== PROBLEM DESCRIPTION ==
Output every entry verbatim.

[Excerpts from a dataset]
·····
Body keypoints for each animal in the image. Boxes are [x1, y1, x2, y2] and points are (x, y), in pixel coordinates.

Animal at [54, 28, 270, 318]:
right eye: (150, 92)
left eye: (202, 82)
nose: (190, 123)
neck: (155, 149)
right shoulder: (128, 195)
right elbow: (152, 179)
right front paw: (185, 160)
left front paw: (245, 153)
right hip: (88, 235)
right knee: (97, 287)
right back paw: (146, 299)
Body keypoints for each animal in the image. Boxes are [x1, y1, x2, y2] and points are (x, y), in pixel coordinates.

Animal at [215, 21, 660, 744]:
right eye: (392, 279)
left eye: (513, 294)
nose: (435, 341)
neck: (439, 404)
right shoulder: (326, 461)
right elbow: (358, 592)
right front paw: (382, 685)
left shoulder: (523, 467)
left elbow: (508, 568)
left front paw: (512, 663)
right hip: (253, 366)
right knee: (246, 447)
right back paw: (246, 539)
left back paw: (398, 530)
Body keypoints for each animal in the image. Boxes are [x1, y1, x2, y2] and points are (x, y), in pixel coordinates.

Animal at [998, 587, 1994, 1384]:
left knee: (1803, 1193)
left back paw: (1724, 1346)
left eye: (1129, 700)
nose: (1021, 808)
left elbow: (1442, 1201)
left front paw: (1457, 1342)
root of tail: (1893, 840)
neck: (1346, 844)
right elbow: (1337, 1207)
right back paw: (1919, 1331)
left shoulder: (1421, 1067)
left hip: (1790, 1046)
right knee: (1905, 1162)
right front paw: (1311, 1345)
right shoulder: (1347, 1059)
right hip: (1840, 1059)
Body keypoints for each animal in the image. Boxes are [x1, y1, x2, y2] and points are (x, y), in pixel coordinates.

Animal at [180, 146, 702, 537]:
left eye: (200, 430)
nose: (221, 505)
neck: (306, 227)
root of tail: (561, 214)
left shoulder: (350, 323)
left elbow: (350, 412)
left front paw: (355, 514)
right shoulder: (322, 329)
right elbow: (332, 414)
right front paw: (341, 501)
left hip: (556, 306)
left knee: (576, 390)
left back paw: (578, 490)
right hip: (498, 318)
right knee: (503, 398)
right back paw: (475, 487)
·····
== WRITTEN ANSWER ==
Body keypoints for each animal in the image. Boxes are [x1, y1, x2, y2] and points are (x, y), in pixel coordinates.

Animal at [54, 28, 270, 318]:
right eye: (150, 92)
left eye: (202, 82)
nose: (190, 123)
neck: (155, 149)
right shoulder: (128, 195)
right elbow: (152, 179)
right front paw: (185, 160)
left front paw: (245, 153)
right hip: (88, 235)
right knee: (97, 287)
right back paw: (146, 299)
Body keypoints for each animal in the image. Boxes are [x1, y1, x2, y2] and points are (x, y), in pixel coordinates.

Animal at [215, 21, 660, 744]:
right eye: (392, 279)
left eye: (513, 294)
nose: (435, 341)
neck: (439, 404)
right shoulder: (326, 461)
right elbow: (358, 592)
right front paw: (382, 685)
left shoulder: (523, 467)
left elbow: (508, 568)
left front paw: (512, 663)
right hip: (253, 366)
right knee: (246, 447)
right back paw: (246, 539)
left back paw: (398, 530)
Body keypoints for each animal in the image. Boxes are [x1, y1, x2, y2] and points are (x, y), in pixel coordinates.

Animal at [998, 587, 1994, 1384]:
left knee: (1803, 1193)
left back paw: (1724, 1346)
left eye: (1129, 700)
nose: (1021, 808)
left elbow: (1442, 1201)
left front paw: (1457, 1342)
root of tail: (1893, 840)
neck: (1346, 844)
right elbow: (1337, 1207)
right back paw: (1919, 1331)
left shoulder: (1421, 1067)
left hip: (1790, 1046)
right knee: (1905, 1162)
right front paw: (1311, 1345)
right shoulder: (1347, 1059)
right hip: (1840, 1059)
Body keypoints for each animal in the image. Boxes are [x1, y1, x2, y2] and points are (x, y), in pixel coordinates.

Animal at [180, 146, 702, 537]:
left eye: (200, 430)
nose: (221, 505)
neck: (306, 227)
root of tail: (561, 214)
left shoulder: (350, 323)
left elbow: (350, 412)
left front paw: (355, 514)
right shoulder: (322, 329)
right elbow: (332, 414)
right front paw: (341, 501)
left hip: (556, 306)
left knee: (576, 390)
left back paw: (578, 490)
right hip: (498, 318)
right knee: (503, 398)
right back paw: (475, 487)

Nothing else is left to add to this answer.